The written consent to a release of the mortgage security, signed by defendants, executed before the note became due, does not deal with any question of extension of time of payment of the note.
Such a purpose was not of the subject-matter. It simply bound the makers and indorsers to make payment according to the terms of the note, notwithstanding the mortgage security was released. It warned the holder he must look to the personal obligation of the parties, enforceable by action within the time the law provided.
The letter written by the payee to the indorsers is stripped of its function as evidence by the express terms of the statute; a writing, signed by the party seeking to bind, not by the party sought to be bound thereby.

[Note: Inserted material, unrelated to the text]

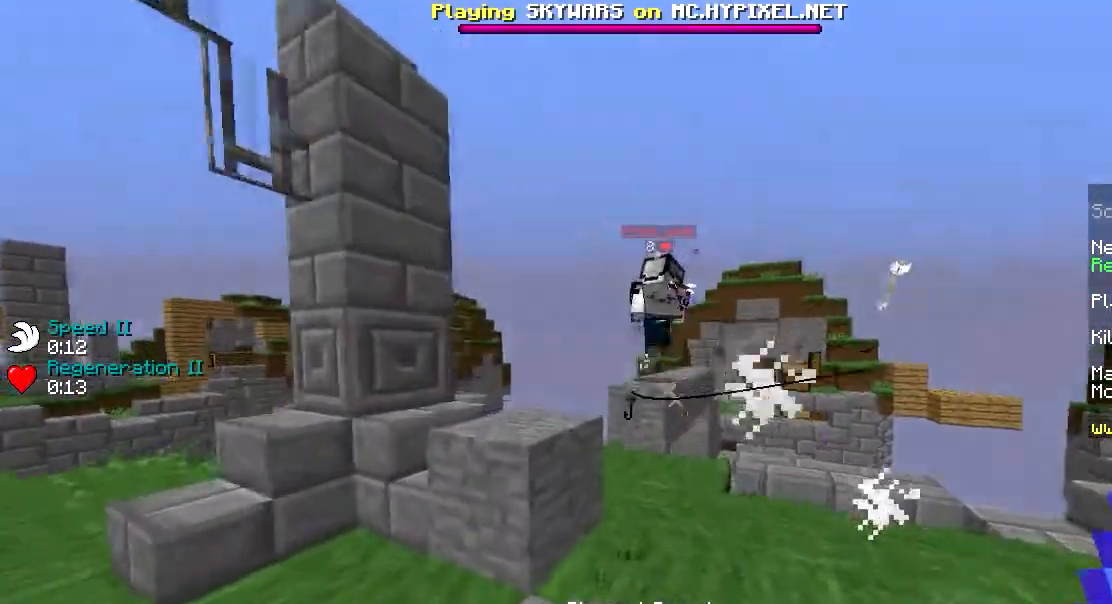
{"keys": ["w"], "mouse": [], "events": [[233, "a", "down"], [383, "a", "up"]]}
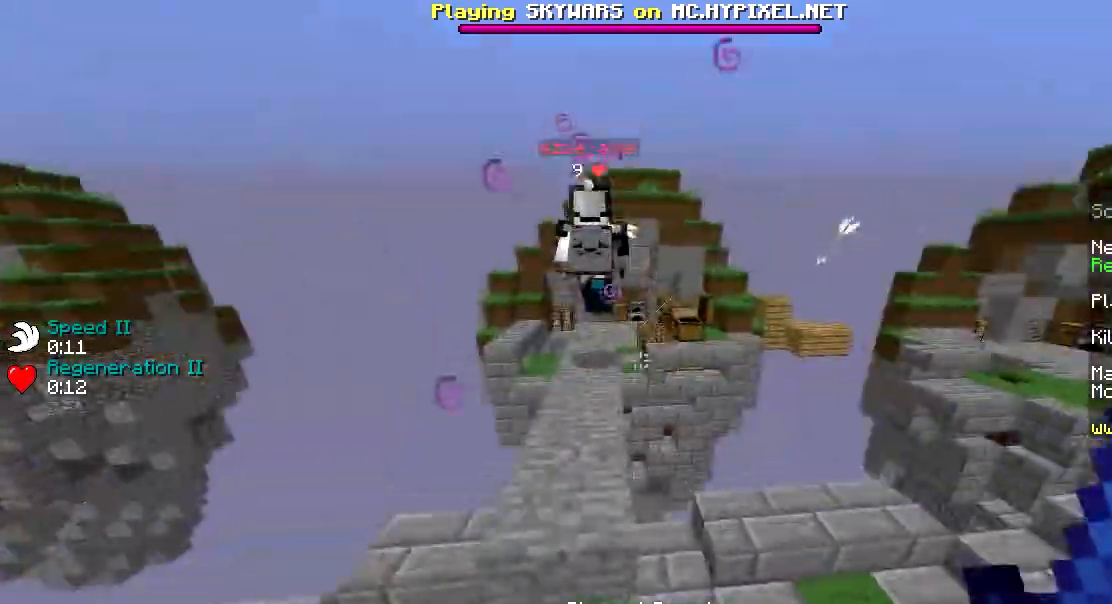
{"keys": ["w"], "mouse": ["right"], "events": [[100, "d", "down"], [150, "d", "up"], [300, "a", "down"], [401, "a", "up"], [501, "mouse_right", "down"]]}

If this letter can be construed as appellant contends, to have any reference to an extension beyond the six-year period, the silence of the indorsers could mean no more than would a parol request.
(2) The law charged the payee with knowledge that no silence would suffice. No one can claim to have altered his position for the worse from acts or promises which the law warns him he must not depend upon. We need not prolong the discussion. The rulings of the court below were clearly correct. Lewis v. Ford, 67 Ala. 143, 146; Jasper Trust Co. v. Lamkin, 162 Ala. 388-393, 50 So. 337, 24 L.R.A.(N.S.) 1237, 136 Am.St.Rep. 33; Scott v. Ware, 64 Ala. 174, 185; Cameron v. Cameron, 95 Ala. 344, 10 So. 506; Grimball v. Mastin, 77 Ala. 553; Chapman v. Barnes, 93 Ala. 433, 9 So. 589; McLean v. First Nat'l Bank, 221 Ala. 103, 127 So. 550.
Counsel for appellant rely upon Ivey v. Hood, 202 Ala. 121, 79 So. 587. In that case an estoppel was recognized against an insistence that the two years' statutory right of redemption had expired before such right was asserted. Whatever analogy this statute has to the statute of limitations, it is not within section 8964 of the Code. That statute, by its terms, applies to the limitations prescribed in that chapter.
The statutory right of redemption is created and defined by a wholly different chapter.
We would not be understood as saying, however, that estoppel in pais can, in no case, close the door against a plea of the statute of limitations.
The case of Ivey v. Hood, supra, is easily differentiated from the instant case, as a reading of the facts will readily disclose.
Affirmed.
ANDERSON, C. J., and GARDNER and FOSTER, JJ., concur.